It’s been a fairly eventful start to the week for US indices with the S&P500 futures hitting their highest ever level before experiencing a fairly swift move lower ahead of the cash open. With a thin economic calendar and earnings season winding down any sharp moves were always likely to come from trade headlines and this has proven to be the case. A tweet from Eunice Yoon, a senior Beijing correspondent for CNBC has poured some cold water on market sentiment and serves once more as a reminder that for all the positive noises on the US-SIno trade front in recent months, this situation remains far from remedied.

 

US benchmarks ended last week at their highest ever levels with a strong rally into the weekend and even though doubts remain on trade, the price action has been anything but bearish.
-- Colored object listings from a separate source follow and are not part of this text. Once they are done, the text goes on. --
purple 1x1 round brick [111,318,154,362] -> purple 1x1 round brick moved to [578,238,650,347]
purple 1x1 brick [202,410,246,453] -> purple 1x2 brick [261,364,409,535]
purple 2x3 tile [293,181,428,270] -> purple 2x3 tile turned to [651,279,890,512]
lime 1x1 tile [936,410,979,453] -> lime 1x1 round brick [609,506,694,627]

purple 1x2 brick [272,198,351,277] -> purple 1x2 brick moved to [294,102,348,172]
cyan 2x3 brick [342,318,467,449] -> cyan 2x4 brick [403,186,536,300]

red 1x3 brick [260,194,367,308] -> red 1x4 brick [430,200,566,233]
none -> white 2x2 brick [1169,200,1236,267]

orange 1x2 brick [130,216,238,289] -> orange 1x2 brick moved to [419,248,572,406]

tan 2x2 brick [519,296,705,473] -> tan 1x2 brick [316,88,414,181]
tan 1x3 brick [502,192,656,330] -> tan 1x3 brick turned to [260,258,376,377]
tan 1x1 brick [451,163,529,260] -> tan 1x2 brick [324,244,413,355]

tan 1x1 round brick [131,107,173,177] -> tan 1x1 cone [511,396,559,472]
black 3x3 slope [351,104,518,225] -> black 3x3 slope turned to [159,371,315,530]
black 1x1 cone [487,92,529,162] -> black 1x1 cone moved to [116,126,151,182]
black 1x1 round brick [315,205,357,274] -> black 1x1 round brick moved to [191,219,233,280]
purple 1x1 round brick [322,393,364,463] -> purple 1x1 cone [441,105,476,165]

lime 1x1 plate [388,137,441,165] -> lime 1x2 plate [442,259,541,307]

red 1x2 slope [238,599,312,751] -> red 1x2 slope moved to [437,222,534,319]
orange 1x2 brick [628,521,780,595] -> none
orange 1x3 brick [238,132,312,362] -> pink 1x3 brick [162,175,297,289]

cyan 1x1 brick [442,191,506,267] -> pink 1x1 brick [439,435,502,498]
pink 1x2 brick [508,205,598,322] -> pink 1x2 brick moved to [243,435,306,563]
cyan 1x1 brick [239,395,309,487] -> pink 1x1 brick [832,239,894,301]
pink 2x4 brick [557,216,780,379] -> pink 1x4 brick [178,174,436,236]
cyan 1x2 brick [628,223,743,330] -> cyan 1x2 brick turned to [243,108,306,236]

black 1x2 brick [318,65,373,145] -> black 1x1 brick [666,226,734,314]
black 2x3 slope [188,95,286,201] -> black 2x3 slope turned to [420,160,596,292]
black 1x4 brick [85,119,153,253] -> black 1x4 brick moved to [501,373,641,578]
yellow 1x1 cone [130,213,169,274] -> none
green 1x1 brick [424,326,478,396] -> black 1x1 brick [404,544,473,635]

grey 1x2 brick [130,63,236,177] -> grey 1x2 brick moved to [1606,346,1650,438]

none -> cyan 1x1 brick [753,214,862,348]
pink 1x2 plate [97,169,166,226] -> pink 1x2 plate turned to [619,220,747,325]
Even the selling seen this afternoon has been fairly measured and the markets trade only around 10 points from their all-time highs - which were made earlier today at 3127. Even after the dip the S&P500 is back around the level it ended last week and set for a record opening price.

 

The pound has begun the new week on the front foot after the latest election polls showed the Conservatives extending their lead over Labour, boosting the currency back near the $1.30 handle to trade at its highest level since the start of the month. News on Friday that the Brexit party would not contest further seats has come as a positive for the Tories and with just over 3 weeks to go until the election they continue to hold a strong lead of around 15% in most opinion polls.

 

The People’s Bank of China lowered on Monday its 7-day reverse repurchase agreement rate by 5 basis points to 2.5%, the first such reduction since 2015. Along with this rate cut, the Chinese central bank also injected 180 billion yuan of cash into the financial system via open market operations in order to alleviate liquidity concerns. Moreover, it is worth remembering that this cut came just two weeks after the PBoC cut its medium-term lending facility rate, the mechanism used by lenders for longer-dated funding needs. As one may notice at the chart below, the monetary authorities in Beijing have recently decided to lower borrowing costs trying to help its faltering economy. Nevertheless the PBoC’s strategy has not been successful thus far because the weighted average loan interest rate has been climbing since the beginning of 2017.